二度三度繰り返されるうちに、頭も冷やされて、感覚や思考がはっきりとしてきた。




熱中症、と、白黒の影は言った。

太陽が昇りきるのにも気付かずにぼんやりとブランコに座っていたあたしは、そのまま陽の熱さにやられて倒れたのだろうか。

ここはおそらく、公園を囲む林の中だ。


再び横たえられると、やっと背中に土を感じる。


同時に、後頭部を包むやわらかな布らしき感触も。



「喉が乾いたら、言ってください」


また静かな声がした。

穏やかであるのに、熱い蝉達の叫びに屈することなく耳に届く。


こんな近くに居るからだろうか。






久しぶりだ。


爺さん以外が、こんなにも意識の中に居るなんて。



無遠慮に視界に入ってくる憲兵とも違って、あたしが嫌がればすぐさま意識の外へ退くような

そんな気配だ。







静かだ。




木々と、蝉の歌に守られた聖域だ。




この影が、誰であっても良い


何であっても良い






満たされた気分で、もう一度目を閉じる。










ぱらり










ぱらり






小さな音が気になって、また目を開けた。


今度はもう少し身体の自由が利いて、頭を影が居る方へ向ける。




本だ。



手帳のような大きさの、辞書のように分厚い本。


表紙を支える指は、多少骨張ってはいるがすらりと長い。




「何……」


爺さんと話す以外では、ここ最近初めて声を発した。


影は−−−否、もう冴えた視界の中で、木陰の中で白く映えるシャツのその人は、こちらを向いたようだ。



「その、本……」


蝉の歌に負けて、かき消されそうなあたしの声を、



「聖書ですよ」


その人はそっと拾い上げた。




視線を上げる。




ちゃんと、顔つきが伺える。




三十と言われればそのくらいの年頃と思われる、思ったよりも意志の強そうな、けれど微笑んでいるせいでやわらいだ目元の男だ。




「馴染みがありませんか?」


深く静かな声に、あたしは縦に首を振る。

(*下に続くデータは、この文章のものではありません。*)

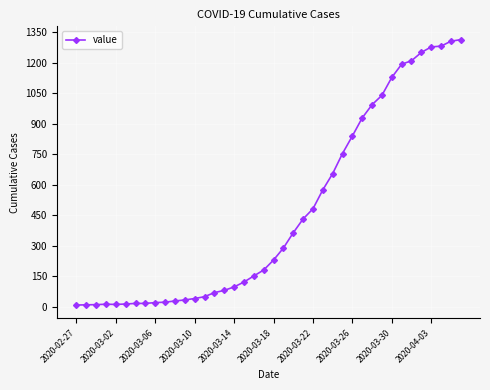

What is the greatest value displayed?

1313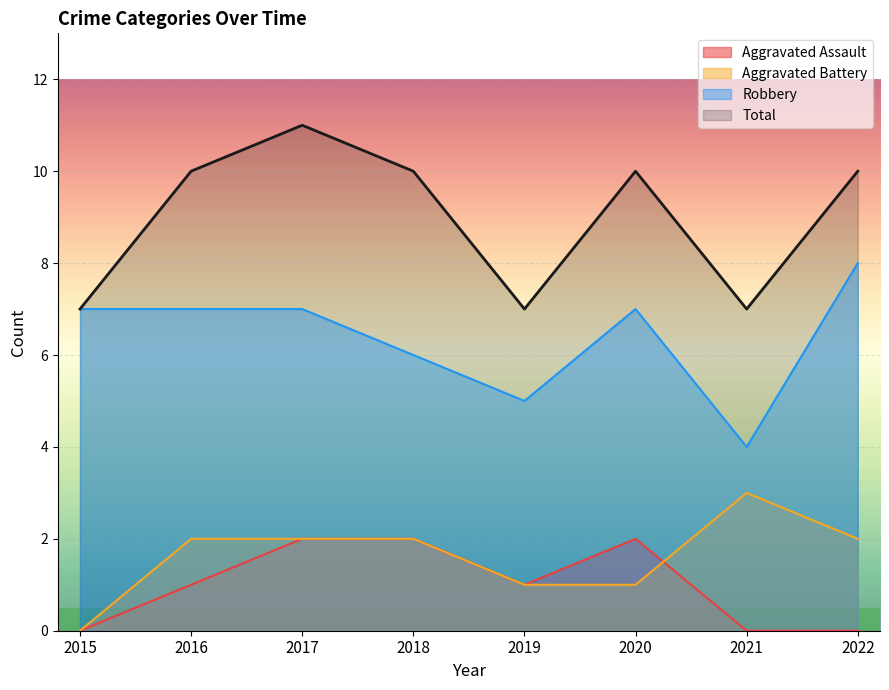

At 2020, list the series in order from largest to smallest.

Total, Robbery, Aggravated Assault, Aggravated Battery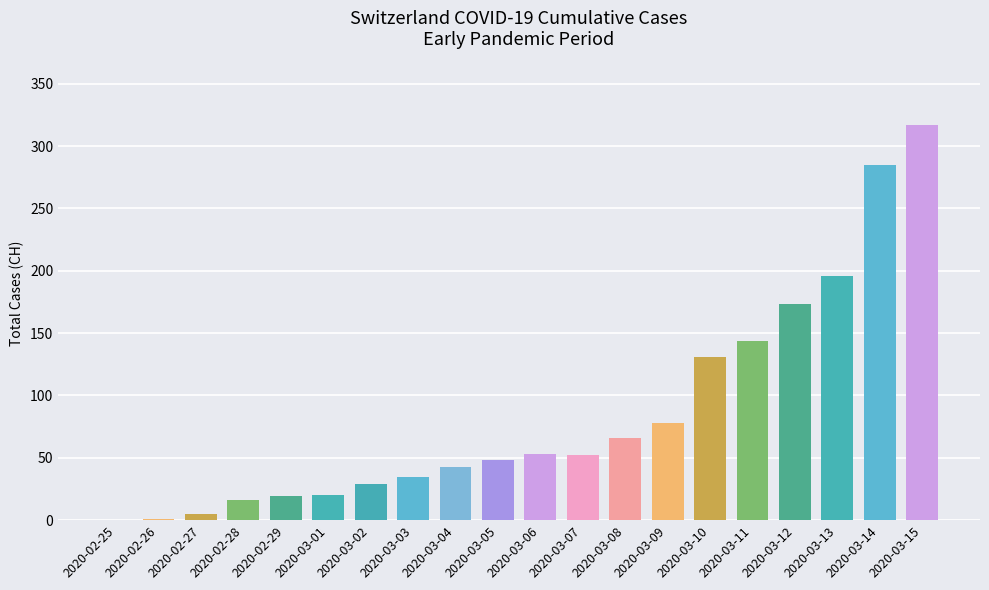

The value at 2020-03-15 is 73. True or false?

False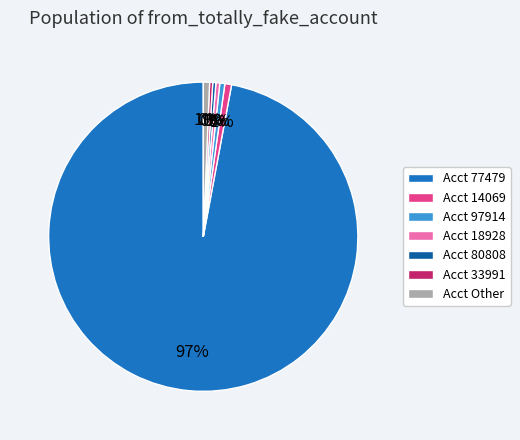

Which category accounts for the majority?

Acct 77479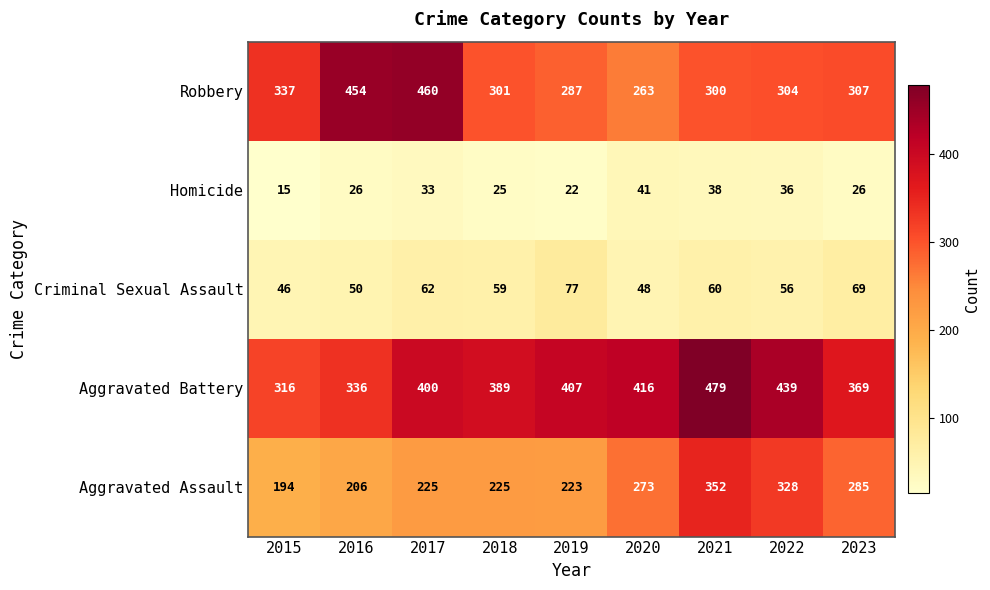

What is the difference between the highest and lowest values at 2016?

428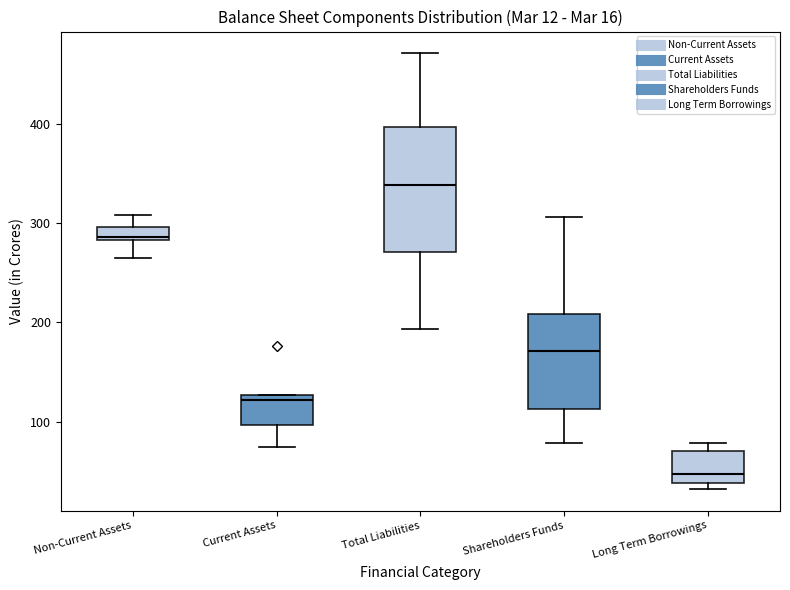

Which box is the tallest, from its lower edge to its upper edge?

Total Liabilities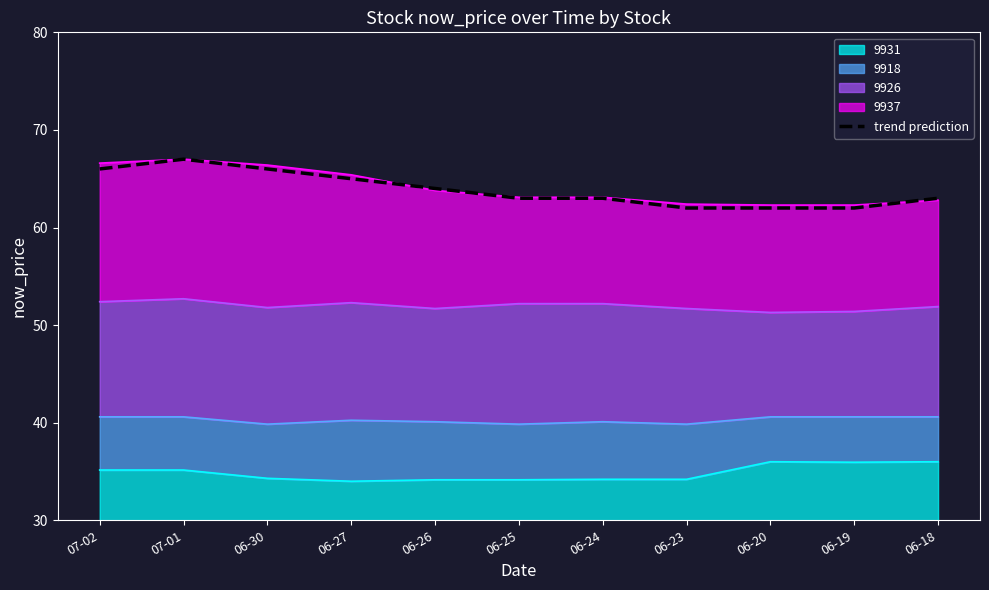

Rank the categories by value from lowest to highest.

06-23, 06-20, 06-19, 06-25, 06-24, 06-18, 06-26, 06-27, 07-02, 06-30, 07-01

ほんの僅かしか動かせないが。



「知り合いに…キリスト教のひとが居たけど」


ゆっくりと、しかし普段より遥かに饒舌に


「…読んだこと、ない」


あたしは声を発する。言葉を紡ぐ。


「イエス様は……優しい神様だと思う?」



教徒は微かに吐息を震わせて、笑った。



「もちろんです」




貴方にも、神の御加護はありますよ




あたしも笑う。

けれど、あまり巧くは出来なかった。